**Exercise materials**
"""

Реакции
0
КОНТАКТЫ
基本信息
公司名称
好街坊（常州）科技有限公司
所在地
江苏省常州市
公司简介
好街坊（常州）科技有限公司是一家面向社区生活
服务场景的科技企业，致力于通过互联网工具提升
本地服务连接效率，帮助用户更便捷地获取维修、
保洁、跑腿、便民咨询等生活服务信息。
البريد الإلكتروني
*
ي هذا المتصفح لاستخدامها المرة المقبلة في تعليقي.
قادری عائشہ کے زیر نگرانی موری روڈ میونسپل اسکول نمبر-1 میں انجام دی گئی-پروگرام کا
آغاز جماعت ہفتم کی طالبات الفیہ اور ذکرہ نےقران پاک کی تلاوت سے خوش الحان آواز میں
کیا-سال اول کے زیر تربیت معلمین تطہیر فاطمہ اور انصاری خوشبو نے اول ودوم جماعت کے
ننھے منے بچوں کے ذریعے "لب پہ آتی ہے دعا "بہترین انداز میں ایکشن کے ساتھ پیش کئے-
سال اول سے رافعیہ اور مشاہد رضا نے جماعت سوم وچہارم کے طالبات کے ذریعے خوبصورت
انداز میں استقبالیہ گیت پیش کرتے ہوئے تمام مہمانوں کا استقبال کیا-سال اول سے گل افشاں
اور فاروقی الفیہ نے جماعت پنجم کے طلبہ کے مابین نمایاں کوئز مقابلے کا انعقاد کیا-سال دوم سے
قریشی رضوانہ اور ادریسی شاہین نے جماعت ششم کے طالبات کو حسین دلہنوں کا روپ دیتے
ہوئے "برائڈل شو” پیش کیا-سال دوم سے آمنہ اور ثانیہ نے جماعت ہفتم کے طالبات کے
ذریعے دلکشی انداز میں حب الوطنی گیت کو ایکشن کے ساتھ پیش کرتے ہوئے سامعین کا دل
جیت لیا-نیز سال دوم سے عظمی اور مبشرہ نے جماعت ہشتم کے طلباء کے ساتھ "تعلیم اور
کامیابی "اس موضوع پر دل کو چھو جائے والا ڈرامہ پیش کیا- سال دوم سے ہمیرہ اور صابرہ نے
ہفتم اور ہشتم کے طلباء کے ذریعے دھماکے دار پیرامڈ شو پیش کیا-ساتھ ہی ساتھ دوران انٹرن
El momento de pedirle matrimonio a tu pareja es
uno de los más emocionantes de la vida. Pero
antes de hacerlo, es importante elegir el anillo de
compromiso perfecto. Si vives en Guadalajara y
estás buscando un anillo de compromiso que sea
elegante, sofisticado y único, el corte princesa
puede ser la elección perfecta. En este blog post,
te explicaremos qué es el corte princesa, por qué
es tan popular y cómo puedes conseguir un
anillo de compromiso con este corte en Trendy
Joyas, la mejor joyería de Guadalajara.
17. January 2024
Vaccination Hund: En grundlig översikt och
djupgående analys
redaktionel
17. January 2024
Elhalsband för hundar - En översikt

"""

**Action item**
Output the line containing "djupgående analys" and every line after it through the final line of the records above, exactly as written and nothing else.

**Written solution**
djupgående analys
redaktionel
17. January 2024
Elhalsband för hundar - En översikt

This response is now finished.